Decorative paint effects fall into two categories – the broken color and the faux or false techniques, that seek to replicate another material, like marble, stone or wood, in paint. Some paint techniques fall between the decorative and the illusory. Fantasy marbles in colors never found in nature are designed to amuse rather than deceive.
Other methods, such as rubbing or distressing, deliberately and crudely disrupt a paint finish to suggest the sort of wear incurred after years of use. This instantly gives any surface a sense of history, regardless of its age.
All these decorative paint effects are inexpensive ways of giving your home a new look, whether it is the glamour of fantasy marbles or the country-house charm of distressed paneling. The techniques are easy to master with practice, and are very satisfying to do.

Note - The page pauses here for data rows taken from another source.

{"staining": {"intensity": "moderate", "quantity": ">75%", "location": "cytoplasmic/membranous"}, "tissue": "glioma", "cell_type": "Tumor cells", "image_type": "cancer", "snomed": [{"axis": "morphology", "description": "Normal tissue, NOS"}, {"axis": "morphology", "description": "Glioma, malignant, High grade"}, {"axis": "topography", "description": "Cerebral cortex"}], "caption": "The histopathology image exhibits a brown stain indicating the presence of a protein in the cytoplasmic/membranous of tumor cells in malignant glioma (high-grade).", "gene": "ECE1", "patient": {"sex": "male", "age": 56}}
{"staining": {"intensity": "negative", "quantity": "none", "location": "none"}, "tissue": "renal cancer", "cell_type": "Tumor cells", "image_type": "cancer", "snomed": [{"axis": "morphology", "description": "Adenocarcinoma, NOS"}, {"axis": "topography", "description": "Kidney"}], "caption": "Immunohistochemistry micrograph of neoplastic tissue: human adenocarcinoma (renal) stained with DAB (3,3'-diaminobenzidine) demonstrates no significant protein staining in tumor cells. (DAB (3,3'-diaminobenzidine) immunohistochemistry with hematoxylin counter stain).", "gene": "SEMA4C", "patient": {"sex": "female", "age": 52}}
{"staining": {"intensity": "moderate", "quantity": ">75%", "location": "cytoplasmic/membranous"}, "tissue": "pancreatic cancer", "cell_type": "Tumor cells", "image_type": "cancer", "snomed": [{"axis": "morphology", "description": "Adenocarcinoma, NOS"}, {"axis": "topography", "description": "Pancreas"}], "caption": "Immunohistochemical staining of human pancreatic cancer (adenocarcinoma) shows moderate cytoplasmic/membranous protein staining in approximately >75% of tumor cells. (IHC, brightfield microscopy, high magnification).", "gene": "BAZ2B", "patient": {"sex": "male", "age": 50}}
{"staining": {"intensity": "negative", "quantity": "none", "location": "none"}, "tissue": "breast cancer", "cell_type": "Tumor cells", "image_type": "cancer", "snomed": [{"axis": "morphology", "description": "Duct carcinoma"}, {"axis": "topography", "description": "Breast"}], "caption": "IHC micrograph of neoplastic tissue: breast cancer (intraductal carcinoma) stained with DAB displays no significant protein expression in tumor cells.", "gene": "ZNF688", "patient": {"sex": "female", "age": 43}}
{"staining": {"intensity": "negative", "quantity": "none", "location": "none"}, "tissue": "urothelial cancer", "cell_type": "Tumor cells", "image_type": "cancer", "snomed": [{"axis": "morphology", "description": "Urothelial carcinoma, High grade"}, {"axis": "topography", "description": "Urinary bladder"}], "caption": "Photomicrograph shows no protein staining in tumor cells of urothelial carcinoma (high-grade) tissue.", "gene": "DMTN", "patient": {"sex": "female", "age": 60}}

Colored surfaces created by working layers of paints on top of one another are far more complex and intriguing than those painted with flat colour straight from the tin. When seen from close-up, you can read the marks of the brush, the rag or the sponge, but when viewed from a distance the variations knit together so that you see either a gently textured surface or a single, blended color.
Here are a few helpful paint decorating tools for you.
In ragging, the top layer is worked with a rag, rather than a sponge. Paint is put on or taken off with a scrunched up rag, which imparts a crinkled texture to the surface. You can create a definite pattern or soften and blur the crinkles to achieve a much softer, subtler effect on walls and woodwork around the home.
For color washing (see main picture above), a glaze of color is applied over a pale background. The glaze is then wiped off or worked in with a brush or rag. The best effects are achieved by using a rhythmic movement of the arm so that you create an even mesh of broken color through which the base coat can be seen.
In dragging, a brush is pulled across the surface to take off the glaze. To some extent, the resulting surface resembles wood grain and is often used on architraves and skirting boards, doors, paneling and furniture.